Но позитивистская тенденция к идеализации научности художественного творчества неизбежно вступала в противоречие с самим понятием условности, которое включает и понятие образа, и символа, и метафоры, и многое другое. Иначе говоря, при таком подходе сама условно-идеальная природа слова занимала некое вторичное, зависимое положение.

В ХХ же веке при общем кризисе объективизма и научности (13), при замене концепции абсолютной истины на концепцию сознания и менталитета определенной эпохи, реализм перестал выполнять роль некого сверхметода, серьезно изменился и утратил свои классические черты.

Объясняется это прежде всего тем, что в конфликте объективности и условности художественного творчества победило все-таки второе, то есть условность, с помощью которой художник уже мог не только создавать характер в рамках плоскостного социального среза, но и давать его мифологический, внеисторический аспект, например, дали знать о себе психоаналитические тенденции в творчестве писателей ХХ века, где речь уже пошла об импульсах, унаследованных ею еще из доисторической эпохи (концепция времени в романе Т. Манна "Иосиф и его братья", история как вариант игры творческого сознания в романе Гессе "Игра в бисер", или "магический реализм" латиноамериканской литературы и культурологические парадоксы Х. Борхеса).
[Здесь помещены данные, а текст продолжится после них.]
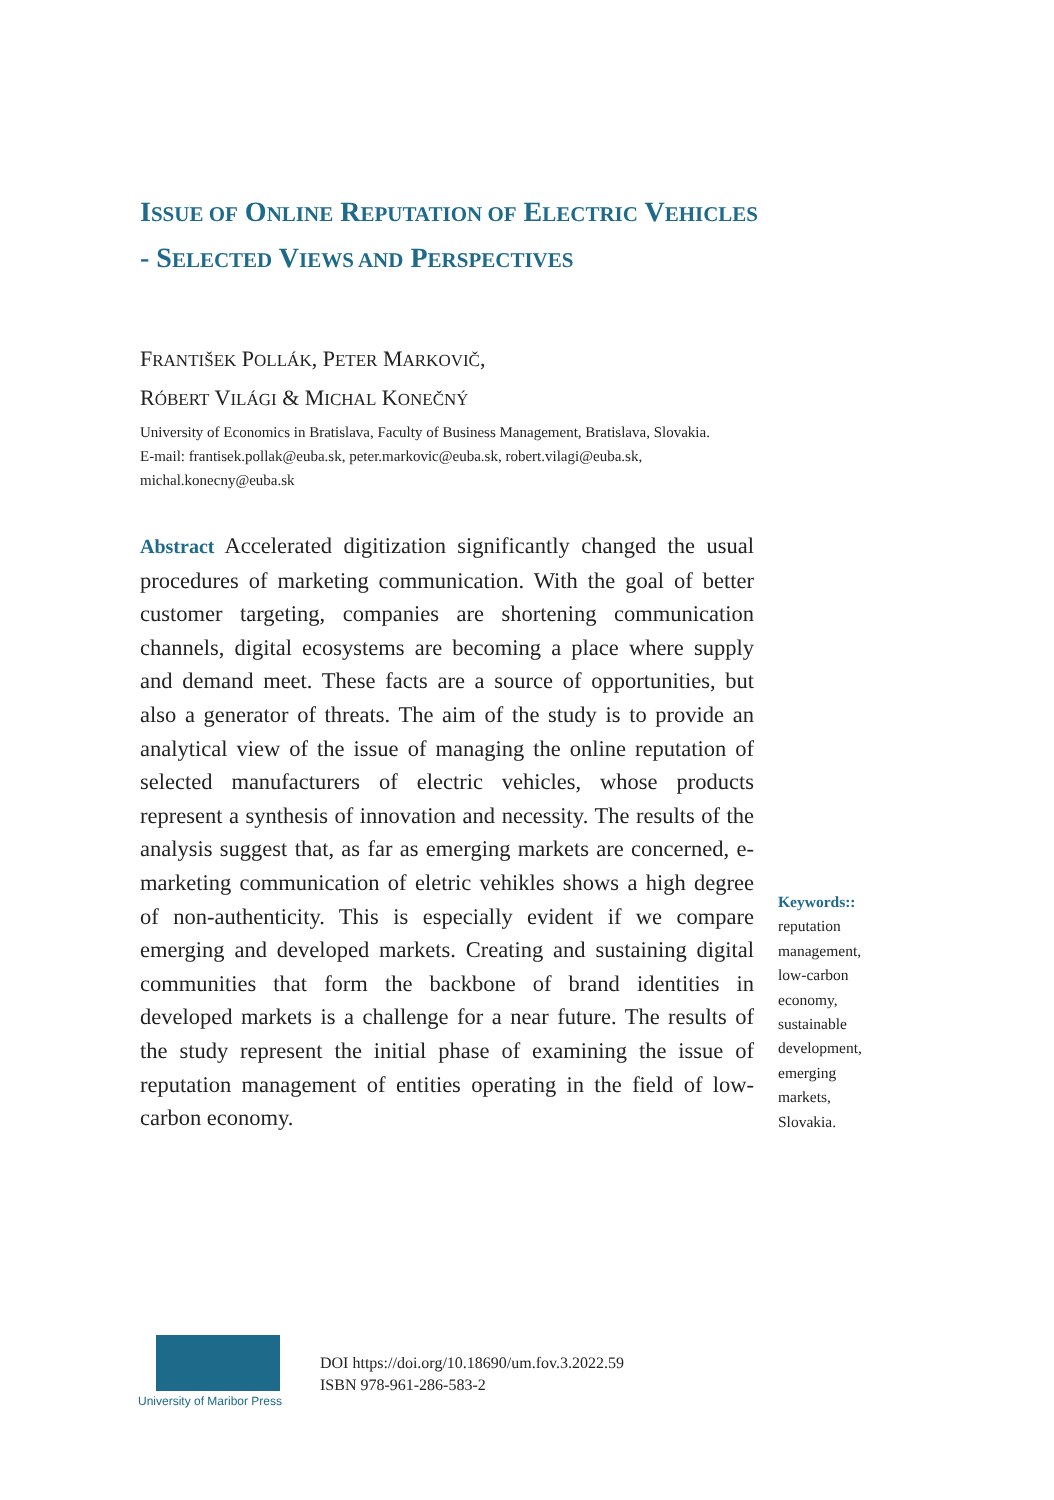ISSUE OF ONLINE REPUTATION OF ELECTRIC VEHICLES - SELECTED VIEWS AND PERSPECTIVES
FRANTIŠEK POLLÁK, PETER MARKOVIČ,
RÓBERT VILÁGI & MICHAL KONEČNÝ
University of Economics in Bratislava, Faculty of Business Management, Bratislava, Slovakia.
E-mail: frantisek.pollak@euba.sk, peter.markovic@euba.sk, robert.vilagi@euba.sk, michal.konecny@euba.sk
Abstract Accelerated digitization significantly changed the usual procedures of marketing communication. With the goal of better customer targeting, companies are shortening communication channels, digital ecosystems are becoming a place where supply and demand meet. These facts are a source of opportunities, but also a generator of threats. The aim of the study is to provide an analytical view of the issue of managing the online reputation of selected manufacturers of electric vehicles, whose products represent a synthesis of innovation and necessity. The results of the analysis suggest that, as far as emerging markets are concerned, e-marketing communication of eletric vehikles shows a high degree of non-authenticity. This is especially evident if we compare emerging and developed markets. Creating and sustaining digital communities that form the backbone of brand identities in developed markets is a challenge for a near future. The results of the study represent the initial phase of examining the issue of reputation management of entities operating in the field of low-carbon economy.
Keywords::
reputation management, low-carbon economy, sustainable development, emerging markets, Slovakia.
University of Maribor Press
DOI https://doi.org/10.18690/um.fov.3.2022.59
ISBN 978-961-286-583-2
А раз так, то логично было бы рассмотреть явления реализма XIX века с позиции тех изменений, которые в полной мере дали знать о себе уже в литературе последующего века ХХ. Иными словами, сейчас нам следует попытаться определить природу условности в таком эпохальном произведении Л. Н. Толстого, как "Война и мир", и сравнить ее с условностью в эпопее Дж. Р. Р. Толкина "Властелин колец". Скорее всего, только здесь и можно будет обнаружить общие точки соприкосновения и увидеть, что при всем внешнем различии у этих авторов есть очень много общего.

Первое, на что сразу же хочется обратить внимание, так это на то, что оба произведения могут быть определены как эпопеи. На наш взгляд, всякая эпопея по своей природе обладает таким потенциалом мифологической условности, что вряд ли может быть объяснена узко научным позитивистски бесстрастным подходом, а следовательно, классифицирована только как объективное или абсолютно реалистическое произведение.

Второе: оба автора - и Л. Толстой и Толкин - по-своему мировоззрению принадлежат к религиозным художникам христианского толка, следовательно, несмотря на внешнее различие их эстетических принципов, близкие религиозно-идеалистические установки неизбежно должны были сказаться в мифологически условной эпичности обоих авторов.